- DIRECTIONS FOR THIS TASK -
Output the entries below exactly as written, omitting pictures.

Data excerpts:
----

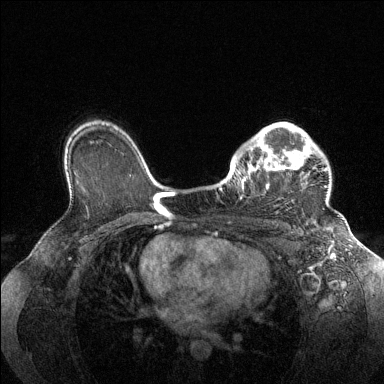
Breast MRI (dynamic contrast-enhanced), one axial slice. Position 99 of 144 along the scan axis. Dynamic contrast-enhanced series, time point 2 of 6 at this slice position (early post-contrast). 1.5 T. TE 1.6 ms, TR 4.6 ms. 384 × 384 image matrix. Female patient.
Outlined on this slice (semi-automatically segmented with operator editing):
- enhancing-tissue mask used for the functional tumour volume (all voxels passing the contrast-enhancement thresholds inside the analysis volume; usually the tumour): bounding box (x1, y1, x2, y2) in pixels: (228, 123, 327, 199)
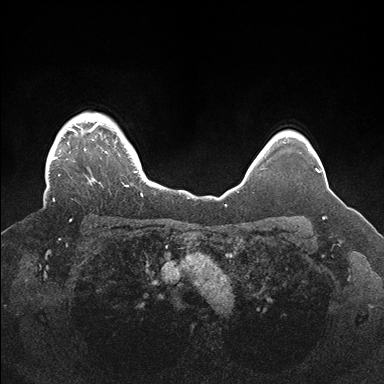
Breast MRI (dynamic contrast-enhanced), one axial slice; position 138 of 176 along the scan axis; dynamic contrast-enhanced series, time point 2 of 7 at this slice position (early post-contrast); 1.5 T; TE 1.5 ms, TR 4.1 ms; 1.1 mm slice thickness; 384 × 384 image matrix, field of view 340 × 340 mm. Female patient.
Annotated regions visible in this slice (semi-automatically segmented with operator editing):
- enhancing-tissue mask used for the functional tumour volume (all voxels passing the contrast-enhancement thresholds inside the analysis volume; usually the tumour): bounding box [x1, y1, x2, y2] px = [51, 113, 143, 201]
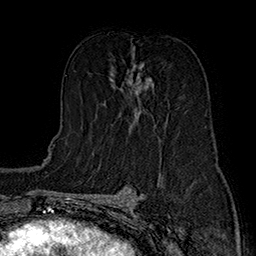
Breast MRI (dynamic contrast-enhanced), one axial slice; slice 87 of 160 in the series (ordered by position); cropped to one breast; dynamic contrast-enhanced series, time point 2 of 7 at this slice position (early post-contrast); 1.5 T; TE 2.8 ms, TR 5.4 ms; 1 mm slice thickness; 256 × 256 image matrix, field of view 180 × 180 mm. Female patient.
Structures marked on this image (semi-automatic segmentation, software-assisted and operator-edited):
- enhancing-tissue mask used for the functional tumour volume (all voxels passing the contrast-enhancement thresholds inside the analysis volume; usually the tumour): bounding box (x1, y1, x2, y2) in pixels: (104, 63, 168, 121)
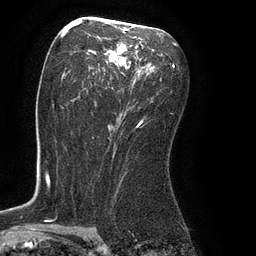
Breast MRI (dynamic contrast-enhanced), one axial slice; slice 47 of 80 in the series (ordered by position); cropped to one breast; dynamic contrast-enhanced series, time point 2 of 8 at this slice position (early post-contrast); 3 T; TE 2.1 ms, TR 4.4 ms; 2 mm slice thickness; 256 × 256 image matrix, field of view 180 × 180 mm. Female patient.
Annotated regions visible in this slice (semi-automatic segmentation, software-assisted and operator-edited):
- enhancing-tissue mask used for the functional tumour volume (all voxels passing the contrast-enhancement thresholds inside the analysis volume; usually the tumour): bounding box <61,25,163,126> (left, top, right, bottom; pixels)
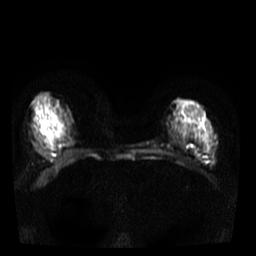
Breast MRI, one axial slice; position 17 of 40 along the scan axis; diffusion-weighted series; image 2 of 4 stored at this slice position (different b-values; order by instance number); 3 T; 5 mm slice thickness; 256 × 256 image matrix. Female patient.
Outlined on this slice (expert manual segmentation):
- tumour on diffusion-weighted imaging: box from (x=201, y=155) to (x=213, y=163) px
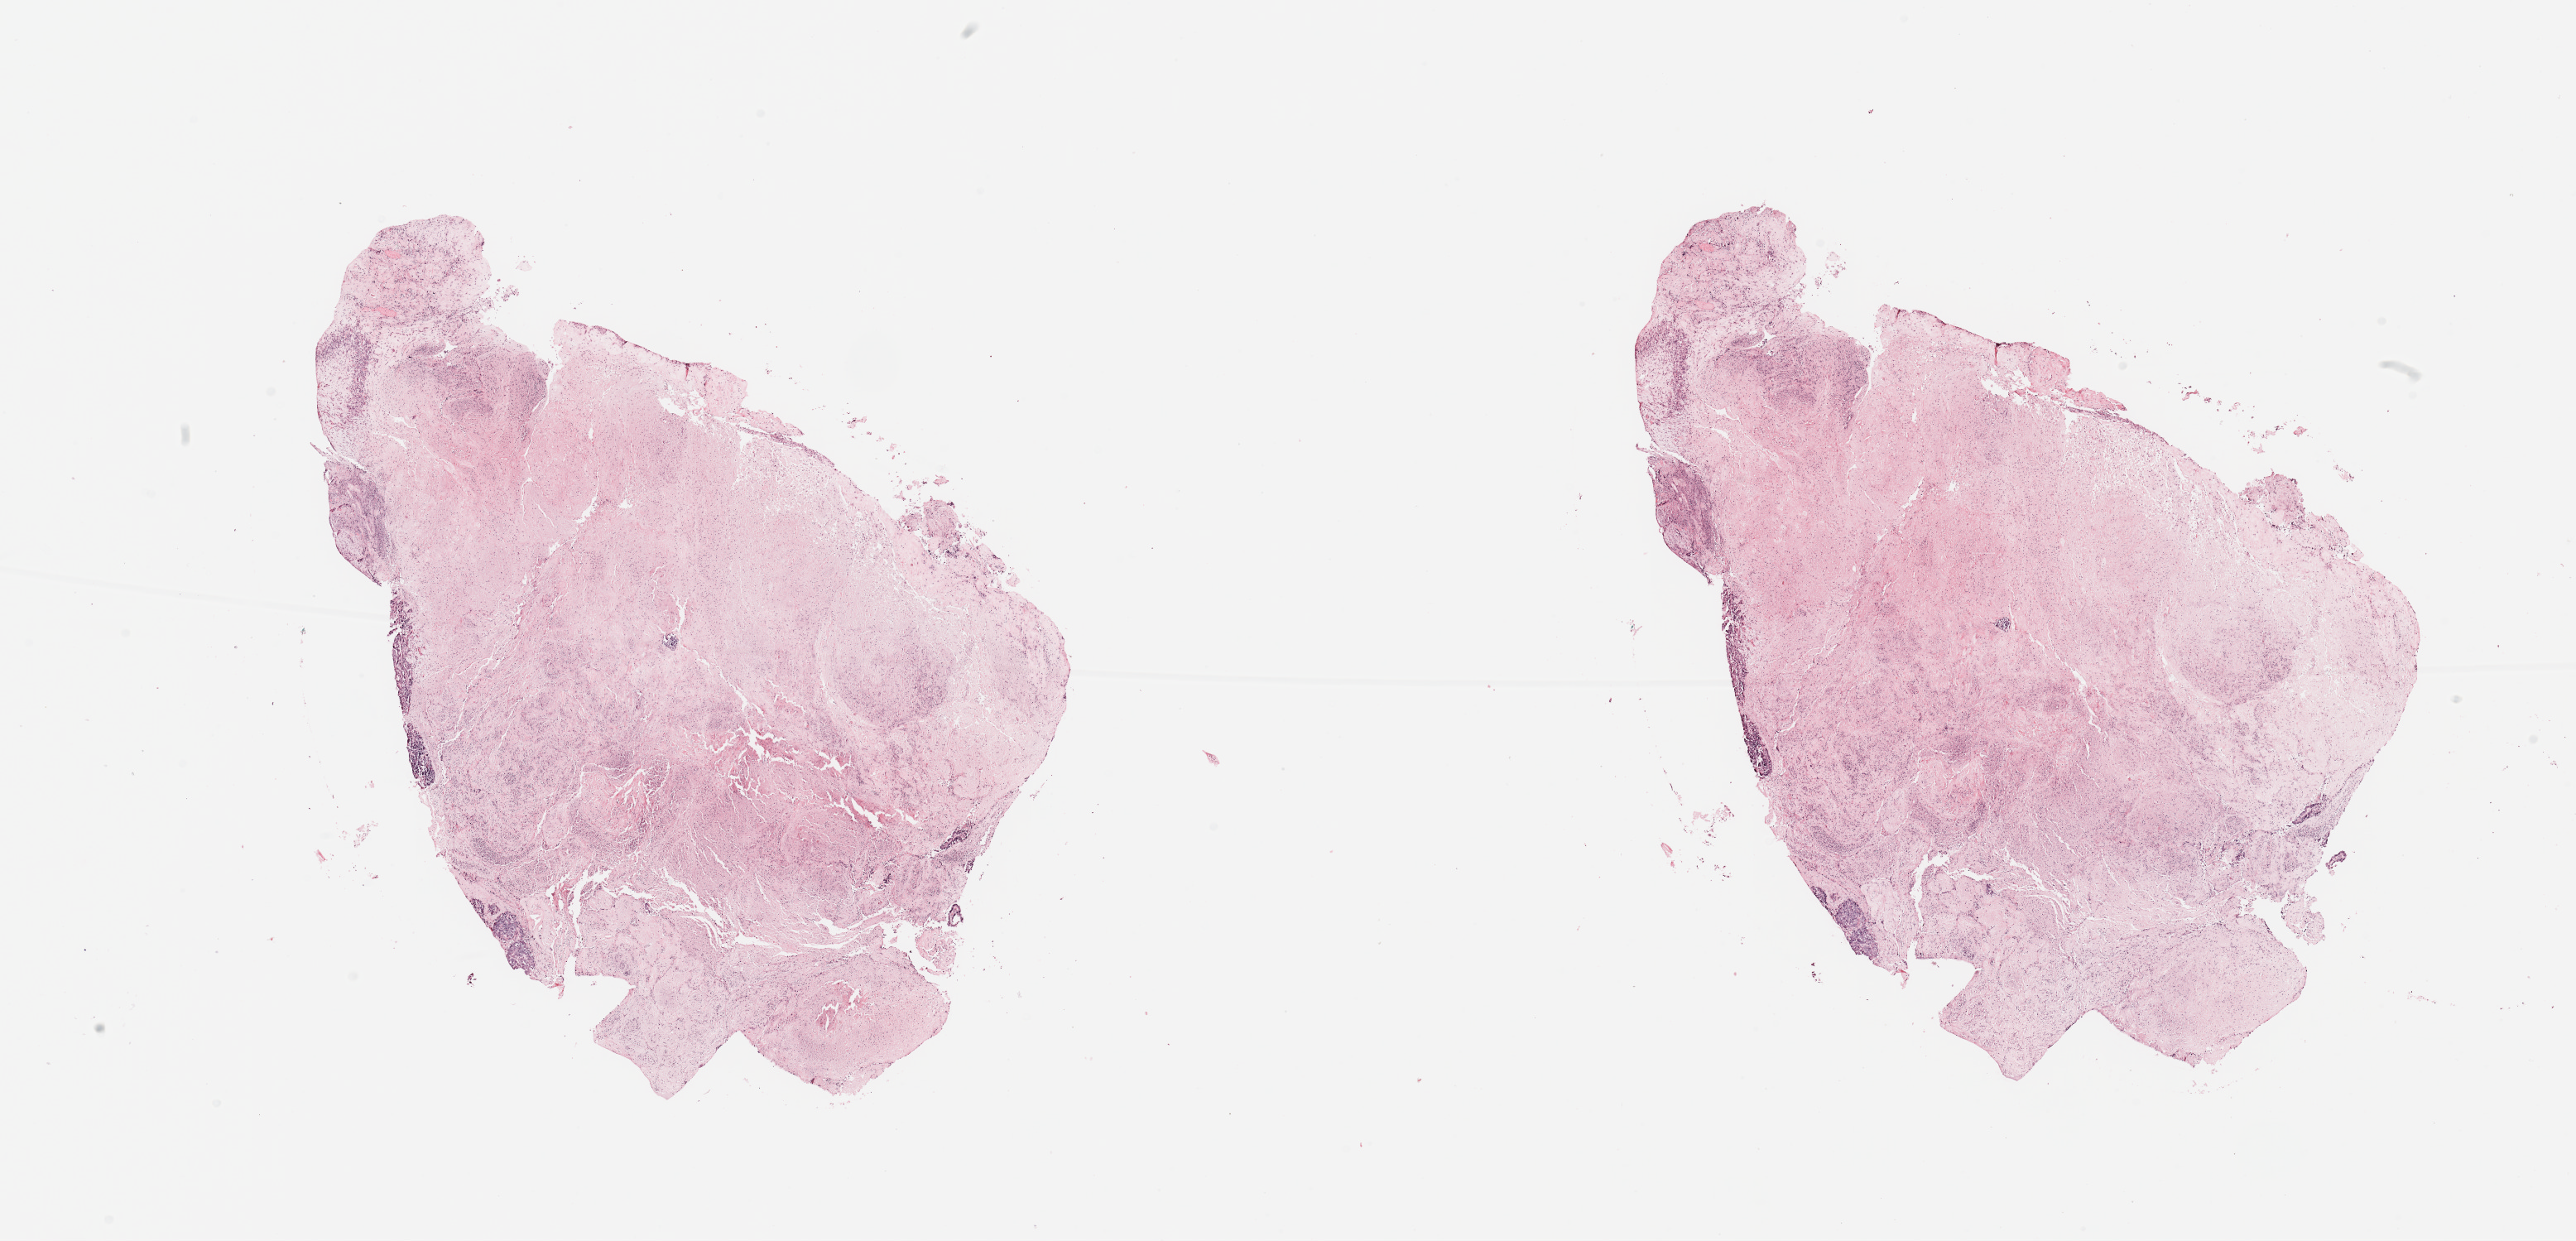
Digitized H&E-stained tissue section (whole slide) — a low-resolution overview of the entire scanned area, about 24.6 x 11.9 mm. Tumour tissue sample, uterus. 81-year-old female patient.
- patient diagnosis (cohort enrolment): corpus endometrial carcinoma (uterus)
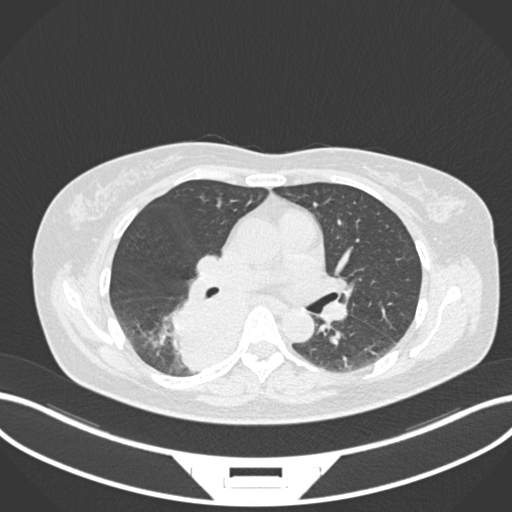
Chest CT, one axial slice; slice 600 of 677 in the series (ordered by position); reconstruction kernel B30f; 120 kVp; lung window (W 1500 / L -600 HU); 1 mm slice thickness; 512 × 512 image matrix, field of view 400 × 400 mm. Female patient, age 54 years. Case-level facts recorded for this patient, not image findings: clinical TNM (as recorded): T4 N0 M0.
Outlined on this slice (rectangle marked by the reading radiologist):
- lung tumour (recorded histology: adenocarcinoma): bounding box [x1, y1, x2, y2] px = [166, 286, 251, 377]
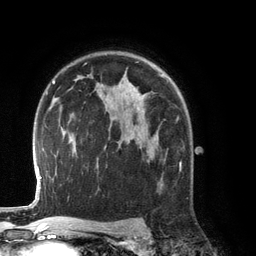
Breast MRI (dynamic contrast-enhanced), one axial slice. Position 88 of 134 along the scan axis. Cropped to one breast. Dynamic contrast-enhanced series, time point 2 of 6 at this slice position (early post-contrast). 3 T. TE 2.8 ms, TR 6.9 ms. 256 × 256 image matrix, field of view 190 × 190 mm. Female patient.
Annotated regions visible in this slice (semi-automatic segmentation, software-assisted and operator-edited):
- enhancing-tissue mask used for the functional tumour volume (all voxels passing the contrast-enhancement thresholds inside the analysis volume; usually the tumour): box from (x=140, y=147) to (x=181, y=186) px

----

- EXERCISE OUTPUT -
Breast MRI (dynamic contrast-enhanced), one axial slice. Position 99 of 144 along the scan axis. Dynamic contrast-enhanced series, time point 2 of 6 at this slice position (early post-contrast). 1.5 T. TE 1.6 ms, TR 4.6 ms. 384 × 384 image matrix. Female patient.
Outlined on this slice (semi-automatically segmented with operator editing):
- enhancing-tissue mask used for the functional tumour volume (all voxels passing the contrast-enhancement thresholds inside the analysis volume; usually the tumour): bounding box (x1, y1, x2, y2) in pixels: (228, 123, 327, 199)
Breast MRI (dynamic contrast-enhanced), one axial slice; position 138 of 176 along the scan axis; dynamic contrast-enhanced series, time point 2 of 7 at this slice position (early post-contrast); 1.5 T; TE 1.5 ms, TR 4.1 ms; 1.1 mm slice thickness; 384 × 384 image matrix, field of view 340 × 340 mm. Female patient.
Annotated regions visible in this slice (semi-automatically segmented with operator editing):
- enhancing-tissue mask used for the functional tumour volume (all voxels passing the contrast-enhancement thresholds inside the analysis volume; usually the tumour): bounding box [x1, y1, x2, y2] px = [51, 113, 143, 201]
Breast MRI (dynamic contrast-enhanced), one axial slice; slice 87 of 160 in the series (ordered by position); cropped to one breast; dynamic contrast-enhanced series, time point 2 of 7 at this slice position (early post-contrast); 1.5 T; TE 2.8 ms, TR 5.4 ms; 1 mm slice thickness; 256 × 256 image matrix, field of view 180 × 180 mm. Female patient.
Structures marked on this image (semi-automatic segmentation, software-assisted and operator-edited):
- enhancing-tissue mask used for the functional tumour volume (all voxels passing the contrast-enhancement thresholds inside the analysis volume; usually the tumour): bounding box (x1, y1, x2, y2) in pixels: (104, 63, 168, 121)
Breast MRI (dynamic contrast-enhanced), one axial slice; slice 47 of 80 in the series (ordered by position); cropped to one breast; dynamic contrast-enhanced series, time point 2 of 8 at this slice position (early post-contrast); 3 T; TE 2.1 ms, TR 4.4 ms; 2 mm slice thickness; 256 × 256 image matrix, field of view 180 × 180 mm. Female patient.
Annotated regions visible in this slice (semi-automatic segmentation, software-assisted and operator-edited):
- enhancing-tissue mask used for the functional tumour volume (all voxels passing the contrast-enhancement thresholds inside the analysis volume; usually the tumour): bounding box <61,25,163,126> (left, top, right, bottom; pixels)
Breast MRI, one axial slice; position 17 of 40 along the scan axis; diffusion-weighted series; image 2 of 4 stored at this slice position (different b-values; order by instance number); 3 T; 5 mm slice thickness; 256 × 256 image matrix. Female patient.
Outlined on this slice (expert manual segmentation):
- tumour on diffusion-weighted imaging: box from (x=201, y=155) to (x=213, y=163) px
Digitized H&E-stained tissue section (whole slide) — a low-resolution overview of the entire scanned area, about 24.6 x 11.9 mm. Tumour tissue sample, uterus. 81-year-old female patient.
- patient diagnosis (cohort enrolment): corpus endometrial carcinoma (uterus)
Chest CT, one axial slice; slice 600 of 677 in the series (ordered by position); reconstruction kernel B30f; 120 kVp; lung window (W 1500 / L -600 HU); 1 mm slice thickness; 512 × 512 image matrix, field of view 400 × 400 mm. Female patient, age 54 years. Case-level facts recorded for this patient, not image findings: clinical TNM (as recorded): T4 N0 M0.
Outlined on this slice (rectangle marked by the reading radiologist):
- lung tumour (recorded histology: adenocarcinoma): bounding box [x1, y1, x2, y2] px = [166, 286, 251, 377]
Breast MRI (dynamic contrast-enhanced), one axial slice. Position 88 of 134 along the scan axis. Cropped to one breast. Dynamic contrast-enhanced series, time point 2 of 6 at this slice position (early post-contrast). 3 T. TE 2.8 ms, TR 6.9 ms. 256 × 256 image matrix, field of view 190 × 190 mm. Female patient.
Annotated regions visible in this slice (semi-automatic segmentation, software-assisted and operator-edited):
- enhancing-tissue mask used for the functional tumour volume (all voxels passing the contrast-enhancement thresholds inside the analysis volume; usually the tumour): box from (x=140, y=147) to (x=181, y=186) px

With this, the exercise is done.